## Given data
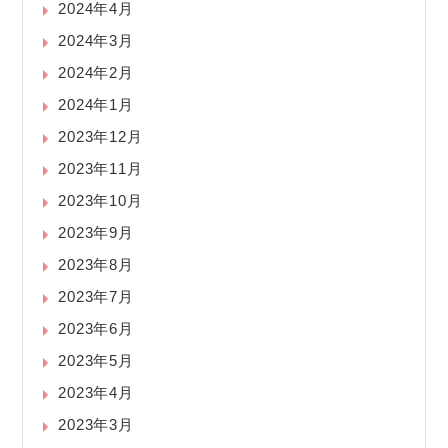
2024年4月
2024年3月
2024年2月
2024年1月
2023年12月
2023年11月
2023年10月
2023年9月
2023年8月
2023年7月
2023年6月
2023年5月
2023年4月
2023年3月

--

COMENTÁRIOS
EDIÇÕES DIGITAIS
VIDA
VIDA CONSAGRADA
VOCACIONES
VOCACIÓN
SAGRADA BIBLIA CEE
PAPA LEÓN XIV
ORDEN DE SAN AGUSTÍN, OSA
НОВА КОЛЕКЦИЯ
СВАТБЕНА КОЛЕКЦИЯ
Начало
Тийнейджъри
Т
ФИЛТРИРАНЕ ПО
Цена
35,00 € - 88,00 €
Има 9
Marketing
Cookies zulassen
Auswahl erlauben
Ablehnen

* * *

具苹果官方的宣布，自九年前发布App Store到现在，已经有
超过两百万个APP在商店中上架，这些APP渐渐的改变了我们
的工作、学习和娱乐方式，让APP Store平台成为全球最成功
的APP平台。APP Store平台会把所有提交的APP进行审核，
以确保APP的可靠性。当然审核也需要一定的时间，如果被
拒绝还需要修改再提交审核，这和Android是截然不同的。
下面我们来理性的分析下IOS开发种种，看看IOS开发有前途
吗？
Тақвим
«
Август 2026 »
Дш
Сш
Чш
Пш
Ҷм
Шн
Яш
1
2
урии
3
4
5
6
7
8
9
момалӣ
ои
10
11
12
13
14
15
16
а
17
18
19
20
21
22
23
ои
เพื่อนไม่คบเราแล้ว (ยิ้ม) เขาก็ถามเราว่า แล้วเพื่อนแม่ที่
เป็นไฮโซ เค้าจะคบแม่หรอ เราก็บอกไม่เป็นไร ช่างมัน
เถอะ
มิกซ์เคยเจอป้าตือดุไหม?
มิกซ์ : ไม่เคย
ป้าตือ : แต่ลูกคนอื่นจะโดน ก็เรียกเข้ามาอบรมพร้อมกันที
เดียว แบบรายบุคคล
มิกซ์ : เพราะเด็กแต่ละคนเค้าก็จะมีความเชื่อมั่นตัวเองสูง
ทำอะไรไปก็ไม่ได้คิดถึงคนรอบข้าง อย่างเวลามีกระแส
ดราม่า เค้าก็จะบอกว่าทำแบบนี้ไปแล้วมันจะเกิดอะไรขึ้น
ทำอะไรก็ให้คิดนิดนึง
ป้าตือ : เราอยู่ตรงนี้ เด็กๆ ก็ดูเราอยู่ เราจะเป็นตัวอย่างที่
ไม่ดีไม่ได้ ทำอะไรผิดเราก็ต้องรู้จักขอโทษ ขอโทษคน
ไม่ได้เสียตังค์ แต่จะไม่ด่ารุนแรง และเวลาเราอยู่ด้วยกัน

## Aim of the exercise
Reproducing the whole listing above is not the task. Copy exactly only the lines from the one with "具苹果官方的宣布，自九年前发布App Store到现在，已经有" to the one with "ทำอะไรก็ให้คิดนิดนึง", both kept.

## Written answer
具苹果官方的宣布，自九年前发布App Store到现在，已经有
超过两百万个APP在商店中上架，这些APP渐渐的改变了我们
的工作、学习和娱乐方式，让APP Store平台成为全球最成功
的APP平台。APP Store平台会把所有提交的APP进行审核，
以确保APP的可靠性。当然审核也需要一定的时间，如果被
拒绝还需要修改再提交审核，这和Android是截然不同的。
下面我们来理性的分析下IOS开发种种，看看IOS开发有前途
吗？
Тақвим
«
Август 2026 »
Дш
Сш
Чш
Пш
Ҷм
Шн
Яш
1
2
урии
3
4
5
6
7
8
9
момалӣ
ои
10
11
12
13
14
15
16
а
17
18
19
20
21
22
23
ои
เพื่อนไม่คบเราแล้ว (ยิ้ม) เขาก็ถามเราว่า แล้วเพื่อนแม่ที่
เป็นไฮโซ เค้าจะคบแม่หรอ เราก็บอกไม่เป็นไร ช่างมัน
เถอะ
มิกซ์เคยเจอป้าตือดุไหม?
มิกซ์ : ไม่เคย
ป้าตือ : แต่ลูกคนอื่นจะโดน ก็เรียกเข้ามาอบรมพร้อมกันที
เดียว แบบรายบุคคล
มิกซ์ : เพราะเด็กแต่ละคนเค้าก็จะมีความเชื่อมั่นตัวเองสูง
ทำอะไรไปก็ไม่ได้คิดถึงคนรอบข้าง อย่างเวลามีกระแส
ดราม่า เค้าก็จะบอกว่าทำแบบนี้ไปแล้วมันจะเกิดอะไรขึ้น
ทำอะไรก็ให้คิดนิดนึง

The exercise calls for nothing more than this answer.